I believe this is the bust of Pepys that had previously stood in the Seething Lane Garden. It’s now in the tiny churchyard next to St. Olave’s, where Sam and the other members of the Navy board had a pew.
The church was locked up tight when we visited a few days after Christmas, so I have yet to see the fine bust of his wife Elizabeth that Sam had erected in the church after her death, but the churchyard gate was plenty photogenic as well.
The church is squeezed in among office buildings and hotels, but unlike the garden I assume it’s safe from demolition,
guarded as it is by that most sanguinary of saints.
In any case, the church seems proud of its association with Pepys,
as is the Guildhall, another essential stop on any Pepys tour.
There’s currently a major Pepys exhibition on at the National Maritime Museum, focusing on his life and times (and not exclusively his tenure as a naval administrator under Charles II and James II).
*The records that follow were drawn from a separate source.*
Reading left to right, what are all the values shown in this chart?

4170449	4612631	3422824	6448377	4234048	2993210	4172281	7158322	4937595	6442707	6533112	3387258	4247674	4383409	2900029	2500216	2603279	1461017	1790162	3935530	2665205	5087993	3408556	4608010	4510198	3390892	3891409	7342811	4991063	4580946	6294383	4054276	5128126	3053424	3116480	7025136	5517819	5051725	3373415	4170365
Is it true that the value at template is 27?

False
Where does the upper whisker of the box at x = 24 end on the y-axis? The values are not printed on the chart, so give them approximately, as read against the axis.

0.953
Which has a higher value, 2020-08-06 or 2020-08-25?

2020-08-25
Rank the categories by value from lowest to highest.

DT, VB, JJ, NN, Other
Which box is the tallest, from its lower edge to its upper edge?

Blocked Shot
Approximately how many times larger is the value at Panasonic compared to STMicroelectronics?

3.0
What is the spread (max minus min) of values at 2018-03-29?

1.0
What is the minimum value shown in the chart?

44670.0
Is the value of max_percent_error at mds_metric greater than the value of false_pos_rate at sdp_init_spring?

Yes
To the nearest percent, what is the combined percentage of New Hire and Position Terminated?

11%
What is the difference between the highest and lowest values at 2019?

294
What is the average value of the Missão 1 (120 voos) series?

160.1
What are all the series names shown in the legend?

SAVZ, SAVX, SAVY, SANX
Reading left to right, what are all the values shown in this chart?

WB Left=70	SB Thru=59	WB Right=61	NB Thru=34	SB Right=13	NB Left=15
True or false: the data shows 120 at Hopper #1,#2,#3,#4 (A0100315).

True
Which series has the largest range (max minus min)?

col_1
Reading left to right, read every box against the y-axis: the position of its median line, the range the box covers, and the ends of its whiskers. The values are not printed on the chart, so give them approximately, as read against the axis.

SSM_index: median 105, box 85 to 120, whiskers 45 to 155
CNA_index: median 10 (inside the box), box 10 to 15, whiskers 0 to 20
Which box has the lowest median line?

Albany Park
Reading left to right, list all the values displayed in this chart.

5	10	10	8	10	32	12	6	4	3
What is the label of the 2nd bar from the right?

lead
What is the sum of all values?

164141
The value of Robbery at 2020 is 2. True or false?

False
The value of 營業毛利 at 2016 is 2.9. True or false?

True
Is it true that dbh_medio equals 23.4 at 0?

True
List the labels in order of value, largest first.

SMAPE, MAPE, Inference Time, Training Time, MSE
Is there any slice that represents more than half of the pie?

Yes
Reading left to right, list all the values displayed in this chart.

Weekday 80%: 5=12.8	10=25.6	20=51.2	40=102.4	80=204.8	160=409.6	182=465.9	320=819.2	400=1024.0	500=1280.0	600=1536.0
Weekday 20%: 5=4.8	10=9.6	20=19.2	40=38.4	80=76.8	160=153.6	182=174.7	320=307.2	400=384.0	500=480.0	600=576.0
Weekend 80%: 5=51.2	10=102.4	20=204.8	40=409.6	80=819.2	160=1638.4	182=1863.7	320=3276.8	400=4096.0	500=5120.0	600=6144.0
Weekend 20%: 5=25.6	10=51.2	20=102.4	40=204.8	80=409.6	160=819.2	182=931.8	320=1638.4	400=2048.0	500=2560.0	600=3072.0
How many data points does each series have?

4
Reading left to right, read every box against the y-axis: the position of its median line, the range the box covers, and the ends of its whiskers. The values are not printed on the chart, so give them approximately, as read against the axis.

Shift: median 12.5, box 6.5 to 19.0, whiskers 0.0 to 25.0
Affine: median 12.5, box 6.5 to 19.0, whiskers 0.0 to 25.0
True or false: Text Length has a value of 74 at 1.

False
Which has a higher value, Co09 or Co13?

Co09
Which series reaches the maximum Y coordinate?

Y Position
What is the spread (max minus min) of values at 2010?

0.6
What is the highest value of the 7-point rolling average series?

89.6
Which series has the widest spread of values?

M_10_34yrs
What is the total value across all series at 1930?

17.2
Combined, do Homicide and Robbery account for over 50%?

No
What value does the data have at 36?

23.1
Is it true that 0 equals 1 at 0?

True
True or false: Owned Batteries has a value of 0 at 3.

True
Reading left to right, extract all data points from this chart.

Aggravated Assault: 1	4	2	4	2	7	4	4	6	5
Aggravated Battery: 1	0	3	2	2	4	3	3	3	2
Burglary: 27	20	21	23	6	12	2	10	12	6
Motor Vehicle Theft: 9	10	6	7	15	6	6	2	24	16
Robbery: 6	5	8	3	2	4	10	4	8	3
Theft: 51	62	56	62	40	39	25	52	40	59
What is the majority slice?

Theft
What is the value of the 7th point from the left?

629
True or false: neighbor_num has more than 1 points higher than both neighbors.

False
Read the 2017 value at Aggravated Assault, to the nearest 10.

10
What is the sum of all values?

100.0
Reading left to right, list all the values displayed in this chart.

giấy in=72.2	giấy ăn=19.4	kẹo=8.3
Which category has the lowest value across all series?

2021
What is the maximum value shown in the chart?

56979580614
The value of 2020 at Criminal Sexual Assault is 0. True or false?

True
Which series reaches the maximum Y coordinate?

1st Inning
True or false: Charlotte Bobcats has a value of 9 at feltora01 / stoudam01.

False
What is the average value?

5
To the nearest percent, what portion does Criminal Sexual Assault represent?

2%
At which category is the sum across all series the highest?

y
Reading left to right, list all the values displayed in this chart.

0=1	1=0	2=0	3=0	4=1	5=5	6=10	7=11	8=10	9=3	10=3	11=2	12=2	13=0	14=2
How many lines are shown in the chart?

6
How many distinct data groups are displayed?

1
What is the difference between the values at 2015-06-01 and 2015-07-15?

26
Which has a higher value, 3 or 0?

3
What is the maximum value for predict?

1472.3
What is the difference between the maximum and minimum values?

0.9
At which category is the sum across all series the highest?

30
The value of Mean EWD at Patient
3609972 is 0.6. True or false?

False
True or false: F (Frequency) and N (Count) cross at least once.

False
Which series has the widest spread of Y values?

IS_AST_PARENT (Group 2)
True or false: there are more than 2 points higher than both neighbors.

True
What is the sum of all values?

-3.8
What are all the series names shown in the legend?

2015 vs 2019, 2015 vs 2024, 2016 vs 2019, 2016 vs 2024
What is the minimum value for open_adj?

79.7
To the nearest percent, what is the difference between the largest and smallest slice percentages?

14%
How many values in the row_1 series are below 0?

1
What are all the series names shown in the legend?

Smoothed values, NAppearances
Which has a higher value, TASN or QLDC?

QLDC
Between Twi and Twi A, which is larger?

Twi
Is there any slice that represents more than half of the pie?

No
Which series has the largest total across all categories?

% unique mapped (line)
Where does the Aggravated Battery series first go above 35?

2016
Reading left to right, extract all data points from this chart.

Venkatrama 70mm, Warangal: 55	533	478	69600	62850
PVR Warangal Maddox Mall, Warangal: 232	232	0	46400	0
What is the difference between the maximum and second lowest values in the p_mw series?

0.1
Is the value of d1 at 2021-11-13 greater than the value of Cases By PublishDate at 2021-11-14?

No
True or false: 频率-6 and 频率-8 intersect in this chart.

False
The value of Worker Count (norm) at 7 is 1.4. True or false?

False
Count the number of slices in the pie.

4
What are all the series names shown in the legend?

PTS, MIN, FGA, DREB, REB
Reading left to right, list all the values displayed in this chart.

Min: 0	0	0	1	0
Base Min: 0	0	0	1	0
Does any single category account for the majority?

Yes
Samuel Pepys was one of the most colourful and appealing characters of the 17th century, and witness to the great events that shaped Stuart Britain, brilliantly brought to life in his famous diary. He lived through a time of turmoil which saw kings fighting for their crowns, the devastation of medieval London by plague, fire and war, and its resurrection as a world city.
The exhibition features 200 paintings and objects from museums, galleries and private collections across Britain and beyond.
Unfortunately, photography wasn’t permitted, though I did get a few shots off. Pepys refers often in the diary to the anniversary of the successful removal of his bladder stone—an extremely hazardous operation in the mid-17th century. I love the word “lithotomy” for some reason.
An illustration from the book above. The earthiness of the 17th century in general, and of Pepys’ diary in particular, is one of the things that draws me to it as a writer.
The diary itself was not on display, since Pepys willed it to Cambridge University, his alma mater, on the condition that it never be loaned out. They did however have a copy of the shorthand key he used to keep the diary private. “Tachygraphy” was my other favorite word of the day.
Of course I had to sneak a photo of the 1666 Pepys portrait by John Hayls, on loan from the National Portrait Gallery. It’s the only major portrait of him made during the diary period.
Rachel snuck this photo of a diary timeline from the very end of the exhibition. We were both a little shocked that it made no mention of Phil Gyford’s wonderful web version of the diary, though it does mention the Twitter account derived from it.
When we left the exhibition, the moon was already high in the sky.